President Obama has demanded that the debt limit be taken off the table as a negotiating point, but Republicans say it is an important piece of leverage needed to force spending cuts and restrain the growth of government. It was the debt-limit debate in the summer of 2011, when the nation came within days of default before a deal was struck, that led to the legislation that has helped create the year-end “fiscal cliff.”
How and whether the fiscal cliff is resolved will affect how much time the Treasury has in pushing back the date of default.
If the nation goes over the fiscal cliff, two forces will work against each other. Taxes would rise and spending would be cut, requiring less U.S. borrowing and potentially delaying default. Higher unemployment and a recession would also be likely, depressing tax receipts and requiring more borrowing.

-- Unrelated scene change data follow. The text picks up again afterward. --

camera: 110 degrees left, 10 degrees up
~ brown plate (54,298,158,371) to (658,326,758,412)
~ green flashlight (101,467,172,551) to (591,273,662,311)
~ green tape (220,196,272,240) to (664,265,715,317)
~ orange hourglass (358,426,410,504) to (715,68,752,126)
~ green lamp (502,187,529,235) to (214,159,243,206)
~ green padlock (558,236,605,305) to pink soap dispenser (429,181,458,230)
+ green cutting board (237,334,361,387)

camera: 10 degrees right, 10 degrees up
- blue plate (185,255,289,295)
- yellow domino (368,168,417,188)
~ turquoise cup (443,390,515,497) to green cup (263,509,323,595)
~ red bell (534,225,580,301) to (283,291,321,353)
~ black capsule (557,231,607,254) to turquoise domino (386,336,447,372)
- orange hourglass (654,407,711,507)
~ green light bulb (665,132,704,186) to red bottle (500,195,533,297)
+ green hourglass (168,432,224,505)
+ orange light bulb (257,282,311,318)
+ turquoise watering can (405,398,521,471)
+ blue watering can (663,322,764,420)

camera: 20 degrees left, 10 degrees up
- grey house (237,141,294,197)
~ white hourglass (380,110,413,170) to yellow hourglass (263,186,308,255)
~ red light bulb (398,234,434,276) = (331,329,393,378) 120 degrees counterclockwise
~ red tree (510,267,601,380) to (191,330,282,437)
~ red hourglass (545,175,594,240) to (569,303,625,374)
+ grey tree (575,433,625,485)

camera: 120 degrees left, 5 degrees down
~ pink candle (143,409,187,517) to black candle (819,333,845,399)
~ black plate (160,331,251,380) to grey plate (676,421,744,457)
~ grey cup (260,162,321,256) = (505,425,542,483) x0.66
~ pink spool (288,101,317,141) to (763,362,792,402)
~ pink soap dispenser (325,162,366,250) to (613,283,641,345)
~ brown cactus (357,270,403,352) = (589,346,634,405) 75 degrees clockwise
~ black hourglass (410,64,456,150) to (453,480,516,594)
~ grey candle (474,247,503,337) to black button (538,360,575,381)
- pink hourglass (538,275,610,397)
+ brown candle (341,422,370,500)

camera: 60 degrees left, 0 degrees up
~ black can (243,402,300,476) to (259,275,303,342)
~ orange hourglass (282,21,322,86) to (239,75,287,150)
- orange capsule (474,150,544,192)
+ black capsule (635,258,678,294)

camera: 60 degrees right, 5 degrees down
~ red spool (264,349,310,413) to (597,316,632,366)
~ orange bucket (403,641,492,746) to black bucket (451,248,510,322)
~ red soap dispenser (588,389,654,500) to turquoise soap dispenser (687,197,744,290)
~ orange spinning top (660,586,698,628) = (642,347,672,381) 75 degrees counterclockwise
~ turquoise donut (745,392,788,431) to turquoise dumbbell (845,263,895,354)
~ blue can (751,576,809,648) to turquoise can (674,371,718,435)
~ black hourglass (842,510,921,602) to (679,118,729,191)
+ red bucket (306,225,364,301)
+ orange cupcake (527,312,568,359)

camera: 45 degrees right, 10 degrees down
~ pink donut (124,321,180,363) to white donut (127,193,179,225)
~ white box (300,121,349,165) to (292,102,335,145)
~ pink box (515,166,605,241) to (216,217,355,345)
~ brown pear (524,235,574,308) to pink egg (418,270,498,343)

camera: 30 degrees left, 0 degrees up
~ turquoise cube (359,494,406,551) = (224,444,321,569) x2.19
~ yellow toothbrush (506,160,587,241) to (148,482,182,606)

In contrast to the fiscal cliff, defaulting on the debt would cause an immediate financial earthquake, probably causing intense volatility in the markets given the special role played by U.S. government debt.
The federal government borrows about $100 billion a month, and Geithner’s letter to Congress said undertaking “extraordinary measures” — as the Treasury did in 2011 — could create about $200 billion of room to continue borrowing.
“However,” he wrote to lawmakers, “given the significant uncertainty that now exists with regard to unresolved tax and spending policies for 2013, it is not possible to predict the effective duration of these measures.”
As part of these efforts, the Treasury will suspend on Friday a program that helps states and localities manage their borrowing, freeing up $4 billion to $17 billion to spend elsewhere.
Then, after Monday, Treasury can tap a range of federal funds that benefit government employees — most critically, the money-market fund in which many federal employees invest as part of their thrift savings plans. These efforts could create $185 billion in borrowing space.
Federal employees would be unaffected, as long as Congress ultimately raises the debt limit by the final deadline.
Finally, the Treasury can tap a fund used to buy and sell foreign currencies known as the exchange stabilization fund, which would open up about $23 billion in headroom.